[PATCH 0/8] arm64: KVM: Fix PMU exception generation

Christoffer Dall christoffer.dall at linaro.org
Sun Mar 5 07:01:09 PST 2017

Hi Marc,

On Wed, Feb 22, 2017 at 11:47:20AM +0000, Marc Zyngier wrote:
> Running the following code:
> root at zomby-woof:~# cat test-pmu.c
> int main(int argc, char *argv[])
> {
> 	unsigned int val;
> 	asm ("mrc p15, 0, %0, c9, c13, 0\n" : "=r" (val));
> 	return val;
> }
> in a 32bit guest (or a 64bit guest with a 32bit userspace) results in
> this surprising result:
> [  120.347497] kvm [1150]: Unsupported guest CP15 access at: ab0945ae
> [  120.353689] kvm [1142]:  { Op0( 0), Op1( 0), CRn( 9), CRm(13), Op2( 0), func_read },
> which is weird, because the guest behaves correctly:
> root at zomby-woof:~# ./test-pmu 
> [   16.184422] test-pmu[740]: undefined instruction: pc=00000000ab0945ae
> [   16.186043] Code: 00340001 b4800000 af00b085 60396078 (3f1dee19) 
> Illegal instruction
> It gets the expected UNDEF, and all is fine.
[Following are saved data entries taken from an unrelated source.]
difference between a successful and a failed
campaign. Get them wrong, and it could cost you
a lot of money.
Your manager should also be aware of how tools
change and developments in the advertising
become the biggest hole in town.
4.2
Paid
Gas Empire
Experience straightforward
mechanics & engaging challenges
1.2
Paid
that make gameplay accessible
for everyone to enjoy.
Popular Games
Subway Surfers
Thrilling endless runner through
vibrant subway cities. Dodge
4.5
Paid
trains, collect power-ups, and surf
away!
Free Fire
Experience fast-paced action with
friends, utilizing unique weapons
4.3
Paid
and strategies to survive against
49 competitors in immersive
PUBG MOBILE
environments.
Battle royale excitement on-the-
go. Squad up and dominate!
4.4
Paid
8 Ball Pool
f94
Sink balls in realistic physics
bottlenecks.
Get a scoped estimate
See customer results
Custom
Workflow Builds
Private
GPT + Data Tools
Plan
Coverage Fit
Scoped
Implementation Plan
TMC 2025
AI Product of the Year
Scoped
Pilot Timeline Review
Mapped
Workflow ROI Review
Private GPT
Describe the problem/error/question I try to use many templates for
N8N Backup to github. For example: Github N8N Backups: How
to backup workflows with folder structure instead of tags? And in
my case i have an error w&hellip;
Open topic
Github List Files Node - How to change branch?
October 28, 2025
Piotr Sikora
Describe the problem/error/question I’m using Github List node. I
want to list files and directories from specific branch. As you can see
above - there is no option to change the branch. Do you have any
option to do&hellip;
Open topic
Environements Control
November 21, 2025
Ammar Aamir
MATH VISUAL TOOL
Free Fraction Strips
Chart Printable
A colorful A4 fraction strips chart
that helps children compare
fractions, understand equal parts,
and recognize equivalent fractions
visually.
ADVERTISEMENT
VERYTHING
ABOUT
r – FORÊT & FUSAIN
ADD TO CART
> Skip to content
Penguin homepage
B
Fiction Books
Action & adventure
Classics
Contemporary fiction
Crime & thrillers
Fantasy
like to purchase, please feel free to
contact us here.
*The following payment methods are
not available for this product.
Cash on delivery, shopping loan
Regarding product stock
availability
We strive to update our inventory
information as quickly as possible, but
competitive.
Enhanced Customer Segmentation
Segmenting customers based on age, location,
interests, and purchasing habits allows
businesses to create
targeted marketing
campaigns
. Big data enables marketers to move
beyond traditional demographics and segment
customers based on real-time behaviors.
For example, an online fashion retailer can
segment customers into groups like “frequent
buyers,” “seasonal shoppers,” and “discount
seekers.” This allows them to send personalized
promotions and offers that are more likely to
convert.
So what?
> It turns out that the PMU emulation code is a bit lazy, and tells the
> rest of KVM that the emulation has failed, so that an exception gets
> delivered. Subtle differences in the 32bit vs 64bit handling make it
> spit an "Unsupported..." error.
> This series tries to set things straight:
> - Allow an exception to be injected from an emulation handler
> - Make all PMU illegal accesses inject an UNDEF
> - Make these illegal accesses a successful emulation w.r.t the rest of KVM.
> In the process, we also squash an interesting bug in the 64bit CP
> access. Similar treatment could be applied to the 32bit kernel, except
> that we don't ever inject an exception there (no PMU support yet).

I'm a bit confused about this series and not too thrilled of the
approach where we add a side-channel of the sys_reg param in the vcpu
structure, which may or may not contain valid data at any given point.

Couldn't we use a slightly bigger hammer (with cleaner semantics) and
let all system register handling (cp on 32-bit and 64-bit sys regs
alike) simply return true if they were emulated, in which case the
caller should advance the PC, or false ifsomething else happened, and
leave it up to the emulation of the individual registers to decide if
any exceptions should be injected.

I don't think we have that many places where we want to inject an
undefined exception in our handlers, and doing it explicitly might
actually be a good idea to make it more clear that we're emulating the
architecture properly.  What do you think?